WORK INSTRUCTIONS —
[1] In the Cockroach portfolio text below, what does the volatility arbitrage strategy trade, and on what basis?
[2] The Cockroach portfolio text below names the kinds of products needed for the volatility slice. List all of them.
[3] Carry the Cockroach portfolio text further, picking up after its last sentence.

TEXT SEGMENT —
##########
This means we need specific portfolio or financial planning products that deal with volatility arbitrage, long volatility options, tail risk puts and short index futures.

Jason’s Cockroach portfolio has a large slice in volatility that can be unsettling.

This is because market drop protection strategies tend to be like an insurance premium that you pay. If you don’t claim, this becomes a cost drag on your life or portfolio.

The volatility arbitrage (trading S&P versus VIX based on the term structure of VIX futures), long volatility options and short index futures (intra-day trend following trading on market indexes) likely generate positive returns to offset the protection costs.

Trend

What is the best way to protect the portfolio from something like 2022 or markets that don’t have large drops but bleeds over the years?

You have strategies that sees what work and trending and take advantage of them.

This is the role of this slice.

Some Things to Take Note

What is different about the Cockroach portfolio and the traditional stock/bond split is more focused on protection.

But protection and defensive traditionally come at a cost because they take away from equities, which traditionally have the highest probability of getting the best returns.
##########
LISTED RECORDS —
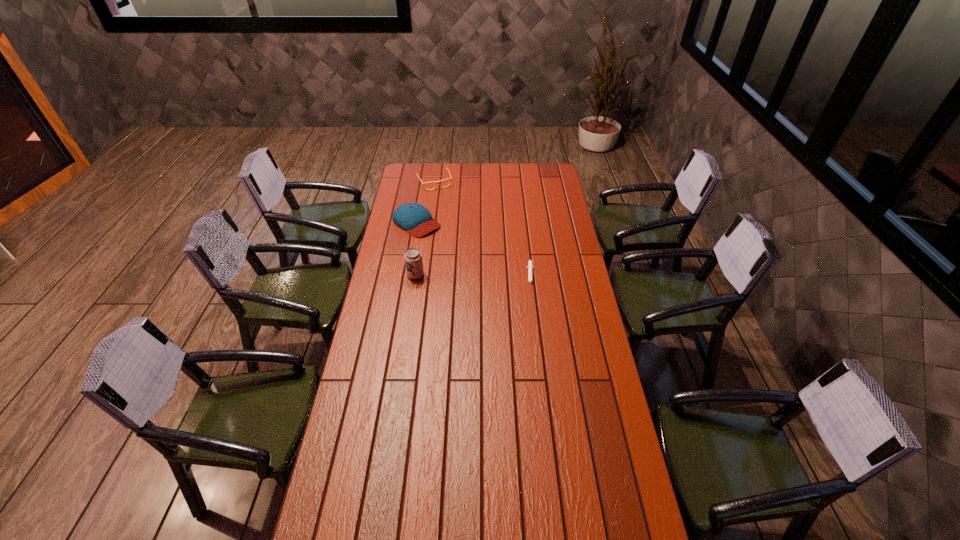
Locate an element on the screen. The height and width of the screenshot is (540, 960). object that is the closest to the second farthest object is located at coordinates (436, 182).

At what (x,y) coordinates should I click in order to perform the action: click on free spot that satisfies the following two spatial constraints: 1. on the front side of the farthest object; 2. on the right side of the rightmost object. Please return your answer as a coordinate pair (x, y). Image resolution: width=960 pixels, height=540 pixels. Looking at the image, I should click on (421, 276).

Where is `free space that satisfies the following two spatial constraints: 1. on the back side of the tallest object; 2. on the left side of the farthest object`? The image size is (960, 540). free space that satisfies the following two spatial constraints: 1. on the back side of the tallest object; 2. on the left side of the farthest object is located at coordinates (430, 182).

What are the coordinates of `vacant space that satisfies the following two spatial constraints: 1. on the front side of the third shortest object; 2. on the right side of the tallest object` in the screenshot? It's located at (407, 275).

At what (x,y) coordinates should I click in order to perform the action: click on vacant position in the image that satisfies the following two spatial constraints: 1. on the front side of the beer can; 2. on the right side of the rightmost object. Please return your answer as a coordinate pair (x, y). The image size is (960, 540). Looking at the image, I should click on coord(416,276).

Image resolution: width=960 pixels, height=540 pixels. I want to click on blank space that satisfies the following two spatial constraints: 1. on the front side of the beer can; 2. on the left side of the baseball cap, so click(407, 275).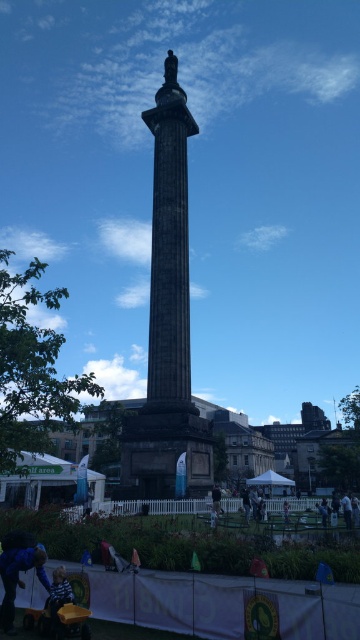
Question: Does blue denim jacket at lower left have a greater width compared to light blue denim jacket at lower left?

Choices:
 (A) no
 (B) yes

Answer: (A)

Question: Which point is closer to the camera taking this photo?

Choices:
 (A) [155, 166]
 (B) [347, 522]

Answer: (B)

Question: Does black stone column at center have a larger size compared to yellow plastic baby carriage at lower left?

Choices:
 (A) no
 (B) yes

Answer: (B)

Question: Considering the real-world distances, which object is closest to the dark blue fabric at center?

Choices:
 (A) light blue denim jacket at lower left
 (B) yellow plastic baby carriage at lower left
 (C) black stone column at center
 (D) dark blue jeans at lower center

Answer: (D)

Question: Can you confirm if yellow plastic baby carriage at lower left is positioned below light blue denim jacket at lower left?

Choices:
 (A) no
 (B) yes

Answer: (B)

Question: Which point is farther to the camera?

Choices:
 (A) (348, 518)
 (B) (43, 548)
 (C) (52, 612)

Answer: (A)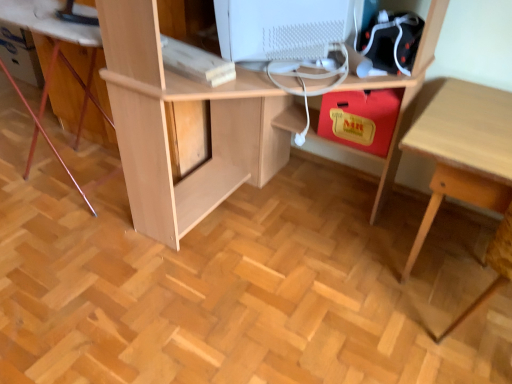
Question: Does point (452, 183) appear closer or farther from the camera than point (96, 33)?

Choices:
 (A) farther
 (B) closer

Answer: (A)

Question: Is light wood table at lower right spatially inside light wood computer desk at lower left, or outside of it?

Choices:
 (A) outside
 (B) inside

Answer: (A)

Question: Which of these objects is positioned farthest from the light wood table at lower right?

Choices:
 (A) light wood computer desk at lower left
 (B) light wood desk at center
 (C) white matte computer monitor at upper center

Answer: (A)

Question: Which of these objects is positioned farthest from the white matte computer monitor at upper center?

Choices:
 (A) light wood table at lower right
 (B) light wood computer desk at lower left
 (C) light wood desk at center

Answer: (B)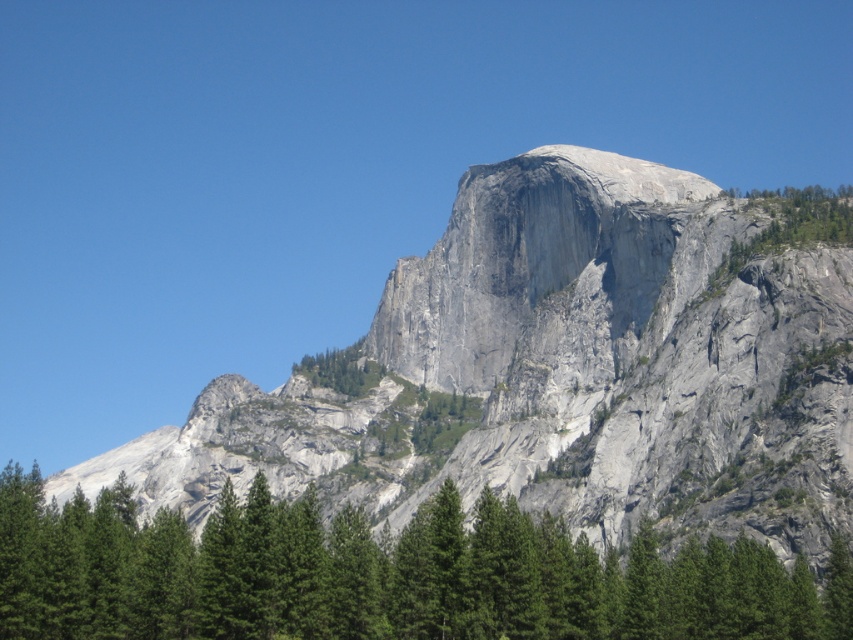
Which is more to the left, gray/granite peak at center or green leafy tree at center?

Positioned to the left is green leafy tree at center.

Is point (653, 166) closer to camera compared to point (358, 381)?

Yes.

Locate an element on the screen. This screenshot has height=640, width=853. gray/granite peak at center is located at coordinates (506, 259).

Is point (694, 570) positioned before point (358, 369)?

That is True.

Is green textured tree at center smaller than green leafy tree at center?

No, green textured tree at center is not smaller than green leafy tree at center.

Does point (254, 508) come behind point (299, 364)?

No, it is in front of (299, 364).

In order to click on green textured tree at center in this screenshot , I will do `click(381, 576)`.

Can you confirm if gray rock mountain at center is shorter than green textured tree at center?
##########
ANSWERS GIVEN —
[1] It trades the S&P versus the VIX, based on the term structure of VIX futures.

[2]
- Volatility arbitrage
- Long volatility options
- Tail risk puts
- Short index futures

[3]
What balances things out for the portfolio is that they are expected the Trend slice to do as well as equities.

But, like equities, you are likely only to harvest the returns from the trend if you have a long time horizon because trend strategy can be volatile as well.

Jason also explain that stuff like commodities and gold endure long periods where they don’t do well and if you have a large slice of it, you might not be able to get income from them.

This is why they might prefer some of these allocation to exist within the trend strategy.

Just as important is to ask this question: Is there a strategy solution that allows me to get exposure to these CTA, volatility protection? If so, do all these strategy solutions implement well?

I think the second question is quite important.

This is because while these strategies look like they work academically, not many may be able to implement them successfully and for their investors to see the benefit.

I have not come across a protection strategy, sold by others, that works very well. This may be because in recent times, the options structure is so hedged up that volatility cannot shoot through the roof.

This may be an important point: These put option protection has an effect on the market, and thus may not always work and they usually work… when a significant number of us stop buying these protections… which is so counter-intuitive.

The protection space is probably an area to pay attention to but not fully ready for financial planning prime time.

I think the underlying message may be that:

  1. It is better to be diversified so that your wealth is more anti-fragile.
  2. But a resilient portfolio may likely take away potentially high returns. You would need to make peace with this (more on this later)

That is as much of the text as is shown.